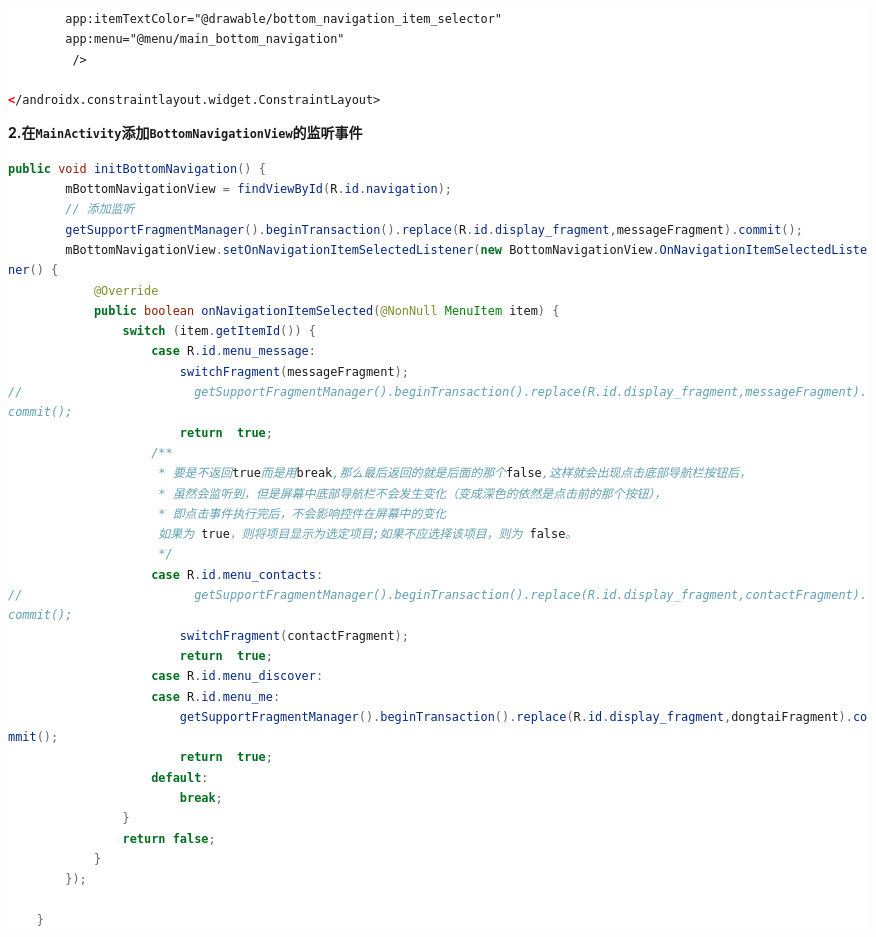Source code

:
```xml
        app:itemTextColor="@drawable/bottom_navigation_item_selector"
        app:menu="@menu/main_bottom_navigation"
         />

</androidx.constraintlayout.widget.ConstraintLayout>
```

**2.在`MainActivity`添加`BottomNavigationView`的监听事件**

```java
public void initBottomNavigation() {
        mBottomNavigationView = findViewById(R.id.navigation);
        // 添加监听
        getSupportFragmentManager().beginTransaction().replace(R.id.display_fragment,messageFragment).commit();
        mBottomNavigationView.setOnNavigationItemSelectedListener(new BottomNavigationView.OnNavigationItemSelectedListener() {
            @Override
            public boolean onNavigationItemSelected(@NonNull MenuItem item) {
                switch (item.getItemId()) {
                    case R.id.menu_message:
                        switchFragment(messageFragment);
//                        getSupportFragmentManager().beginTransaction().replace(R.id.display_fragment,messageFragment).commit();
                        return  true;
                    /**
                     * 要是不返回true而是用break,那么最后返回的就是后面的那个false,这样就会出现点击底部导航栏按钮后，
                     * 虽然会监听到，但是屏幕中底部导航栏不会发生变化（变成深色的依然是点击前的那个按钮），
                     * 即点击事件执行完后，不会影响控件在屏幕中的变化
                     如果为 true，则将项目显示为选定项目;如果不应选择该项目，则为 false。
                     */
                    case R.id.menu_contacts:
//                        getSupportFragmentManager().beginTransaction().replace(R.id.display_fragment,contactFragment).commit();
                        switchFragment(contactFragment);
                        return  true;
                    case R.id.menu_discover:
                    case R.id.menu_me:
                        getSupportFragmentManager().beginTransaction().replace(R.id.display_fragment,dongtaiFragment).commit();
                        return  true;
                    default:
                        break;
                }
                return false;
            }
        });

    }
```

========================

### EXERCISE DETAILS
Each line of the records above must be repeated exactly, but no picture belongs in the copy.

### ANSWER
Source code

:
```xml
        app:itemTextColor="@drawable/bottom_navigation_item_selector"
        app:menu="@menu/main_bottom_navigation"
         />

</androidx.constraintlayout.widget.ConstraintLayout>
```

**2.在`MainActivity`添加`BottomNavigationView`的监听事件**

```java
public void initBottomNavigation() {
        mBottomNavigationView = findViewById(R.id.navigation);
        // 添加监听
        getSupportFragmentManager().beginTransaction().replace(R.id.display_fragment,messageFragment).commit();
        mBottomNavigationView.setOnNavigationItemSelectedListener(new BottomNavigationView.OnNavigationItemSelectedListener() {
            @Override
            public boolean onNavigationItemSelected(@NonNull MenuItem item) {
                switch (item.getItemId()) {
                    case R.id.menu_message:
                        switchFragment(messageFragment);
//                        getSupportFragmentManager().beginTransaction().replace(R.id.display_fragment,messageFragment).commit();
                        return  true;
                    /**
                     * 要是不返回true而是用break,那么最后返回的就是后面的那个false,这样就会出现点击底部导航栏按钮后，
                     * 虽然会监听到，但是屏幕中底部导航栏不会发生变化（变成深色的依然是点击前的那个按钮），
                     * 即点击事件执行完后，不会影响控件在屏幕中的变化
                     如果为 true，则将项目显示为选定项目;如果不应选择该项目，则为 false。
                     */
                    case R.id.menu_contacts:
//                        getSupportFragmentManager().beginTransaction().replace(R.id.display_fragment,contactFragment).commit();
                        switchFragment(contactFragment);
                        return  true;
                    case R.id.menu_discover:
                    case R.id.menu_me:
                        getSupportFragmentManager().beginTransaction().replace(R.id.display_fragment,dongtaiFragment).commit();
                        return  true;
                    default:
                        break;
                }
                return false;
            }
        });

    }
```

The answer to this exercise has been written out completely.